● **Goal**: Copy each of the following entries line for line, with no changes.

● **Given information**:
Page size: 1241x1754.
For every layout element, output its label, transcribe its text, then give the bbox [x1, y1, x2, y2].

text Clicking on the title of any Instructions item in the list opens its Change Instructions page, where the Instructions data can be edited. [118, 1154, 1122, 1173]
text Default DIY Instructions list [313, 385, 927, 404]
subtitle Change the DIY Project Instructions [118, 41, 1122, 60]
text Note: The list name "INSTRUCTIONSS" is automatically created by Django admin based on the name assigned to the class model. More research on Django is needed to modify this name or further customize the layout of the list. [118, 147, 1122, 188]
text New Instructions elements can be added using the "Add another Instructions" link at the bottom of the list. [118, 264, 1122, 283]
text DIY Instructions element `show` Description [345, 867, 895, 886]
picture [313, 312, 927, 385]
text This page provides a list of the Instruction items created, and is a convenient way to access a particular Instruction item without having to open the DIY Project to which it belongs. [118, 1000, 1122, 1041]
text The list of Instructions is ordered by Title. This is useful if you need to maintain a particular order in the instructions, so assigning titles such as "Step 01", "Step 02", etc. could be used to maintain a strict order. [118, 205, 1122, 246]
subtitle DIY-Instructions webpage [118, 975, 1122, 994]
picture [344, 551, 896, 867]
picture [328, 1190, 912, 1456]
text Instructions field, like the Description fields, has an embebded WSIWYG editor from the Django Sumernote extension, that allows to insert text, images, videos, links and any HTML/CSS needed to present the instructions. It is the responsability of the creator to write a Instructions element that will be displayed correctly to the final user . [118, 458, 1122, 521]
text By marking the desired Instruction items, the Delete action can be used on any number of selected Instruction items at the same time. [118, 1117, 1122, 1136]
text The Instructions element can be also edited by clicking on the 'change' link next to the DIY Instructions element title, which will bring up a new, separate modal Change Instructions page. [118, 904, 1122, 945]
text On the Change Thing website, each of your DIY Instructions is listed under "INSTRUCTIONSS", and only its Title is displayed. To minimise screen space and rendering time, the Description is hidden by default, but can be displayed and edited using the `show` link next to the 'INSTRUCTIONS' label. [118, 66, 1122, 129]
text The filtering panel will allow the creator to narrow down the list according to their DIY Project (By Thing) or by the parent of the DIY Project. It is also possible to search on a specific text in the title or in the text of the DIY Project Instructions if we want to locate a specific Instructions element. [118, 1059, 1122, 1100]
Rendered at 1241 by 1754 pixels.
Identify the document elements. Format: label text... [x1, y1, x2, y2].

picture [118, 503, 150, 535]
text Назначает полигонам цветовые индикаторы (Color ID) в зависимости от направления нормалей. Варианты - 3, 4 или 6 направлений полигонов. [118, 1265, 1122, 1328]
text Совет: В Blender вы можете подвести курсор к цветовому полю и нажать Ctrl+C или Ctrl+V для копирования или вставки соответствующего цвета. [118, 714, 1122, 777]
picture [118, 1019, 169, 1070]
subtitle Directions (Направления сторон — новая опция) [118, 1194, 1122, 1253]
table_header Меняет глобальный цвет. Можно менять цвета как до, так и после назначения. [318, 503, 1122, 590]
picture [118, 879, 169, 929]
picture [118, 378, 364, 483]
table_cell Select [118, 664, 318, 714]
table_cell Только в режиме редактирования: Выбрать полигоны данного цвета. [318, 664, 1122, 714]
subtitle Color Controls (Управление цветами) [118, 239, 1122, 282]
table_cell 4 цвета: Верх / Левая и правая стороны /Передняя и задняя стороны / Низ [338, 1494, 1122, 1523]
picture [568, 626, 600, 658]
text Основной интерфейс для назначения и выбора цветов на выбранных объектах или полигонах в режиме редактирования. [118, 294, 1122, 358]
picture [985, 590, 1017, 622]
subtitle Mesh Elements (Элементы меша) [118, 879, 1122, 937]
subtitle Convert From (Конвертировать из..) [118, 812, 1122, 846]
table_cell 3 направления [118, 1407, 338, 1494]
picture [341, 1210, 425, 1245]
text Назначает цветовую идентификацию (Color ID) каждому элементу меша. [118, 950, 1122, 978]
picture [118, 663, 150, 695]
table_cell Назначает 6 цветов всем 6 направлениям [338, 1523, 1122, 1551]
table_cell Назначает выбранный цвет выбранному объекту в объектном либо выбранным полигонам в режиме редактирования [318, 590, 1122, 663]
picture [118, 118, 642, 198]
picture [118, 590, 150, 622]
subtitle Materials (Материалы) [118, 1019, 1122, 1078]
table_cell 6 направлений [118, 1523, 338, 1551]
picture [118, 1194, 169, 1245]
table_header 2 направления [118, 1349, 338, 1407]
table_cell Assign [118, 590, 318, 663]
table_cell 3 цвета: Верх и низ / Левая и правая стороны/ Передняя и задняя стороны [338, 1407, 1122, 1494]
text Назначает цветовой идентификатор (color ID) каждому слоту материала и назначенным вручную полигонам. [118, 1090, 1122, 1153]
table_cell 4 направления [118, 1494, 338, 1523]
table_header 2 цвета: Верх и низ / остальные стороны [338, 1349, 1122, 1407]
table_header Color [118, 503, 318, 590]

● **Written solution**:
Page size: 1241x1754.
For every layout element, output its label, transcribe its text, then give the bbox [x1, y1, x2, y2].

text Clicking on the title of any Instructions item in the list opens its Change Instructions page, where the Instructions data can be edited. [118, 1154, 1122, 1173]
text Default DIY Instructions list [313, 385, 927, 404]
subtitle Change the DIY Project Instructions [118, 41, 1122, 60]
text Note: The list name "INSTRUCTIONSS" is automatically created by Django admin based on the name assigned to the class model. More research on Django is needed to modify this name or further customize the layout of the list. [118, 147, 1122, 188]
text New Instructions elements can be added using the "Add another Instructions" link at the bottom of the list. [118, 264, 1122, 283]
text DIY Instructions element `show` Description [345, 867, 895, 886]
picture [313, 312, 927, 385]
text This page provides a list of the Instruction items created, and is a convenient way to access a particular Instruction item without having to open the DIY Project to which it belongs. [118, 1000, 1122, 1041]
text The list of Instructions is ordered by Title. This is useful if you need to maintain a particular order in the instructions, so assigning titles such as "Step 01", "Step 02", etc. could be used to maintain a strict order. [118, 205, 1122, 246]
subtitle DIY-Instructions webpage [118, 975, 1122, 994]
picture [344, 551, 896, 867]
picture [328, 1190, 912, 1456]
text Instructions field, like the Description fields, has an embebded WSIWYG editor from the Django Sumernote extension, that allows to insert text, images, videos, links and any HTML/CSS needed to present the instructions. It is the responsability of the creator to write a Instructions element that will be displayed correctly to the final user . [118, 458, 1122, 521]
text By marking the desired Instruction items, the Delete action can be used on any number of selected Instruction items at the same time. [118, 1117, 1122, 1136]
text The Instructions element can be also edited by clicking on the 'change' link next to the DIY Instructions element title, which will bring up a new, separate modal Change Instructions page. [118, 904, 1122, 945]
text On the Change Thing website, each of your DIY Instructions is listed under "INSTRUCTIONSS", and only its Title is displayed. To minimise screen space and rendering time, the Description is hidden by default, but can be displayed and edited using the `show` link next to the 'INSTRUCTIONS' label. [118, 66, 1122, 129]
text The filtering panel will allow the creator to narrow down the list according to their DIY Project (By Thing) or by the parent of the DIY Project. It is also possible to search on a specific text in the title or in the text of the DIY Project Instructions if we want to locate a specific Instructions element. [118, 1059, 1122, 1100]
Rendered at 1241 by 1754 pixels.
Identify the document elements. Format: label text... [x1, y1, x2, y2].

picture [118, 503, 150, 535]
text Назначает полигонам цветовые индикаторы (Color ID) в зависимости от направления нормалей. Варианты - 3, 4 или 6 направлений полигонов. [118, 1265, 1122, 1328]
text Совет: В Blender вы можете подвести курсор к цветовому полю и нажать Ctrl+C или Ctrl+V для копирования или вставки соответствующего цвета. [118, 714, 1122, 777]
picture [118, 1019, 169, 1070]
subtitle Directions (Направления сторон — новая опция) [118, 1194, 1122, 1253]
table_header Меняет глобальный цвет. Можно менять цвета как до, так и после назначения. [318, 503, 1122, 590]
picture [118, 879, 169, 929]
picture [118, 378, 364, 483]
table_cell Select [118, 664, 318, 714]
table_cell Только в режиме редактирования: Выбрать полигоны данного цвета. [318, 664, 1122, 714]
subtitle Color Controls (Управление цветами) [118, 239, 1122, 282]
table_cell 4 цвета: Верх / Левая и правая стороны /Передняя и задняя стороны / Низ [338, 1494, 1122, 1523]
picture [568, 626, 600, 658]
text Основной интерфейс для назначения и выбора цветов на выбранных объектах или полигонах в режиме редактирования. [118, 294, 1122, 358]
picture [985, 590, 1017, 622]
subtitle Mesh Elements (Элементы меша) [118, 879, 1122, 937]
subtitle Convert From (Конвертировать из..) [118, 812, 1122, 846]
table_cell 3 направления [118, 1407, 338, 1494]
picture [341, 1210, 425, 1245]
text Назначает цветовую идентификацию (Color ID) каждому элементу меша. [118, 950, 1122, 978]
picture [118, 663, 150, 695]
table_cell Назначает 6 цветов всем 6 направлениям [338, 1523, 1122, 1551]
table_cell Назначает выбранный цвет выбранному объекту в объектном либо выбранным полигонам в режиме редактирования [318, 590, 1122, 663]
picture [118, 118, 642, 198]
picture [118, 590, 150, 622]
subtitle Materials (Материалы) [118, 1019, 1122, 1078]
table_cell 6 направлений [118, 1523, 338, 1551]
picture [118, 1194, 169, 1245]
table_header 2 направления [118, 1349, 338, 1407]
table_cell Assign [118, 590, 318, 663]
table_cell 3 цвета: Верх и низ / Левая и правая стороны/ Передняя и задняя стороны [338, 1407, 1122, 1494]
text Назначает цветовой идентификатор (color ID) каждому слоту материала и назначенным вручную полигонам. [118, 1090, 1122, 1153]
table_cell 4 направления [118, 1494, 338, 1523]
table_header 2 цвета: Верх и низ / остальные стороны [338, 1349, 1122, 1407]
table_header Color [118, 503, 318, 590]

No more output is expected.